My millennial and Gen Z friends joke about a role reversal at home: They now have to lecture their own parents for wandering out of the house. Even public officials can apparently find an excuse to break quarantine protocols and be on their merry way.
It seems the pandemic isn’t so concerning to some. Perhaps they refuse to acknowledge medical science, or perhaps a voice in their gut tells them they’re magically immune to the disease.
Regardless, even if you don’t accept the reality of a deadly virus, even if it doesn’t scare you or you don’t feel it’s a valid enough reason to stop you from going out, there are still a million other reasons to stay put. To name some:
Stay home because you care about the family you share your home with. Anyone could be a carrier. Yes, even if you feel 100-percent healthy or even if your kumare across the street appears as robust as ever. Studies around the globe show that asymptomatic persons—those who are infected but don’t show symptoms—become “silent carriers” and fuel the spread of the virus. During this time, caring for our loved ones means minimizing the risk for them.
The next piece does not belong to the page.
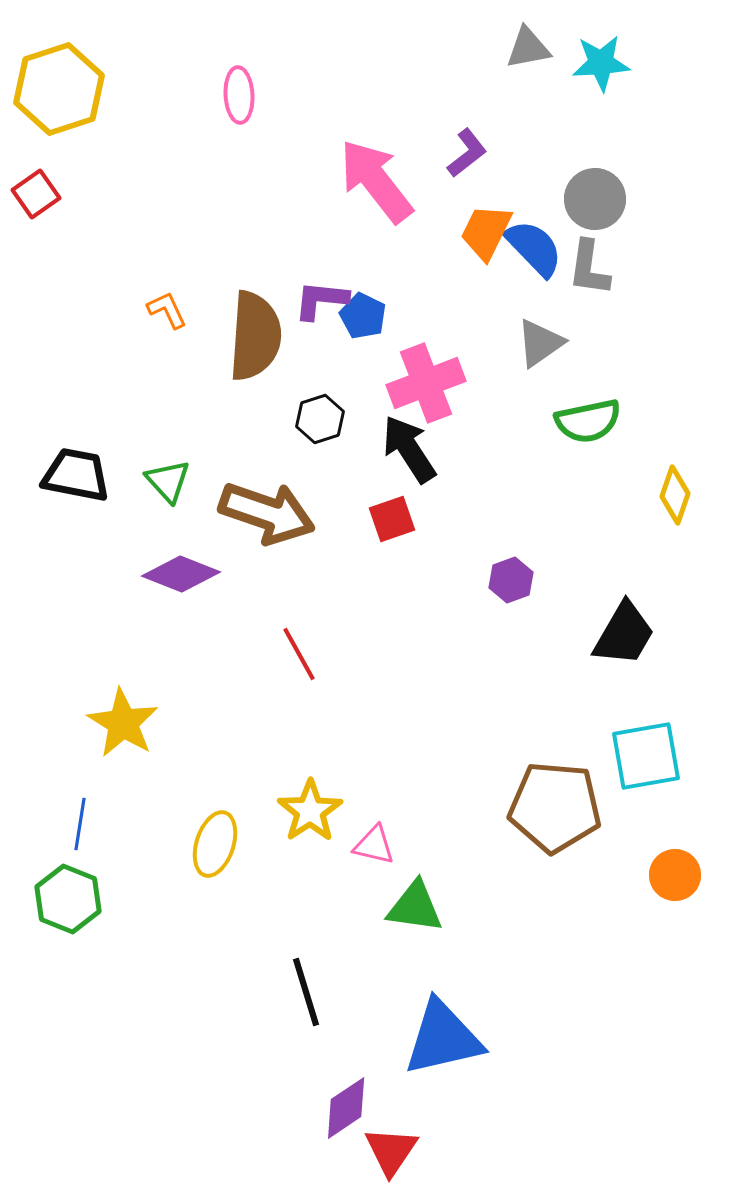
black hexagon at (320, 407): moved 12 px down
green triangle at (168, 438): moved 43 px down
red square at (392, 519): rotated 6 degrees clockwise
Stay home because the rest of us are trying our best to be safe. We’re keeping within our domiciles, coming out only when we need to resupply, and sending out only our household representatives when necessary. We’re sacrificing our usual activities in an effort to follow health guidelines. You don’t want to be that one person who brings the disease to an otherwise dutiful community.
Stay home because our medical and health workers already have their hands full. They’re working overtime, risking their own lives to attend to persons under investigation (PUIs) and confirmed COVID patients. Resources are finite and dwindling. Hospitals across the country are seeking donations of things we once thought were endlessly common: rubbing alcohol, face masks, surgical gowns.
As cases rise and protections thin out, our doctors and nurses become more exposed to the disease they’re working so hard to manage. Hundreds of them have been forced to go into quarantine.
Heartbreakingly, we’ve already lost a few of these dedicated frontliners. Dr. Israel Bactol and Dr. Raul Jara of the Philippine Heart Center, Dr. Romeo Gregorio Macasaet III of the Manila Doctors Hospital, and Dr. Rose Pulido of the San Juan de Dios Hospital all succumbed to COVID-19 after treating infected patients.
We won’t see the end of these casualties if the virus continues to spread through uncaring, unconcerned crowds. Don’t be part of those crowds.
Please stay home, because this is the least you can do to contribute to public safety. Stay home, because you are not going to be another pain in the middle of this crisis. You are aware, you can access the information and guidance you need, and you are capable of caring and acting prudently. Be safe where you are.